Work to complete:
Nothing should be left out: repeat all the data exactly.

________________________________________

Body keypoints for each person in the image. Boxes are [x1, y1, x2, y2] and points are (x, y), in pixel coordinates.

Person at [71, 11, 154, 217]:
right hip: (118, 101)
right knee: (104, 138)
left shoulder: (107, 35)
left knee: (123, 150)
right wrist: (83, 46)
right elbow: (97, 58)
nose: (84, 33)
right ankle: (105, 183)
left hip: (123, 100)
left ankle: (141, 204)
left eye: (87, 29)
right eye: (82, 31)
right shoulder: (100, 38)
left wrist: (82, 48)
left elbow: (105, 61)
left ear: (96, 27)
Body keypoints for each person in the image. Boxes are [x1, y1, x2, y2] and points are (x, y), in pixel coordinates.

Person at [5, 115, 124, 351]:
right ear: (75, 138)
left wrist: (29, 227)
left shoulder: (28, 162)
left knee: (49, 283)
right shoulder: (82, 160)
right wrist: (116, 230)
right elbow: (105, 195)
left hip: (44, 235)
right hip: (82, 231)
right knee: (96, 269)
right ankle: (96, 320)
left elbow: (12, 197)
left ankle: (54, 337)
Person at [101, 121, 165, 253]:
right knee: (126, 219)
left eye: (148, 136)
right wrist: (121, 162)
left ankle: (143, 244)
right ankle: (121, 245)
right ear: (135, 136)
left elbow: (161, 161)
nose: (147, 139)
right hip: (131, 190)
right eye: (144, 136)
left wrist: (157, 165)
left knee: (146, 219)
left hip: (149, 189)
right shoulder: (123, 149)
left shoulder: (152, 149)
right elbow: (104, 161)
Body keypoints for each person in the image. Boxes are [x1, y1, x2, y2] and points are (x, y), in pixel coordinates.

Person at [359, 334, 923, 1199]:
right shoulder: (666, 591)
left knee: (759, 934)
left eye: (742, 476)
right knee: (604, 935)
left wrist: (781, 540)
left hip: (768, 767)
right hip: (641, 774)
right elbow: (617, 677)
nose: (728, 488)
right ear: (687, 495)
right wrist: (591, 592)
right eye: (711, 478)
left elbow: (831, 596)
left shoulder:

________________________________________

Task result:
Body keypoints for each person in the image. Boxes are [x1, y1, x2, y2] and points are (x, y), in pixel coordinates.

Person at [71, 11, 154, 217]:
right hip: (118, 101)
right knee: (104, 138)
left shoulder: (107, 35)
left knee: (123, 150)
right wrist: (83, 46)
right elbow: (97, 58)
nose: (84, 33)
right ankle: (105, 183)
left hip: (123, 100)
left ankle: (141, 204)
left eye: (87, 29)
right eye: (82, 31)
right shoulder: (100, 38)
left wrist: (82, 48)
left elbow: (105, 61)
left ear: (96, 27)
Body keypoints for each person in the image. Boxes are [x1, y1, x2, y2] and points are (x, y), in pixel coordinates.

Person at [5, 115, 124, 351]:
right ear: (75, 138)
left wrist: (29, 227)
left shoulder: (28, 162)
left knee: (49, 283)
right shoulder: (82, 160)
right wrist: (116, 230)
right elbow: (105, 195)
left hip: (44, 235)
right hip: (82, 231)
right knee: (96, 269)
right ankle: (96, 320)
left elbow: (12, 197)
left ankle: (54, 337)
Person at [101, 121, 165, 253]:
right knee: (126, 219)
left eye: (148, 136)
right wrist: (121, 162)
left ankle: (143, 244)
right ankle: (121, 245)
right ear: (135, 136)
left elbow: (161, 161)
nose: (147, 139)
right hip: (131, 190)
right eye: (144, 136)
left wrist: (157, 165)
left knee: (146, 219)
left hip: (149, 189)
right shoulder: (123, 149)
left shoulder: (152, 149)
right elbow: (104, 161)
Body keypoints for each person in the image. Boxes are [x1, y1, x2, y2] and points are (x, y), in pixel coordinates.

Person at [359, 334, 923, 1199]:
right shoulder: (666, 591)
left knee: (759, 934)
left eye: (742, 476)
right knee: (604, 935)
left wrist: (781, 540)
left hip: (768, 767)
right hip: (641, 774)
right elbow: (617, 677)
nose: (728, 488)
right ear: (687, 495)
right wrist: (591, 592)
right eye: (711, 478)
left elbow: (831, 596)
left shoulder:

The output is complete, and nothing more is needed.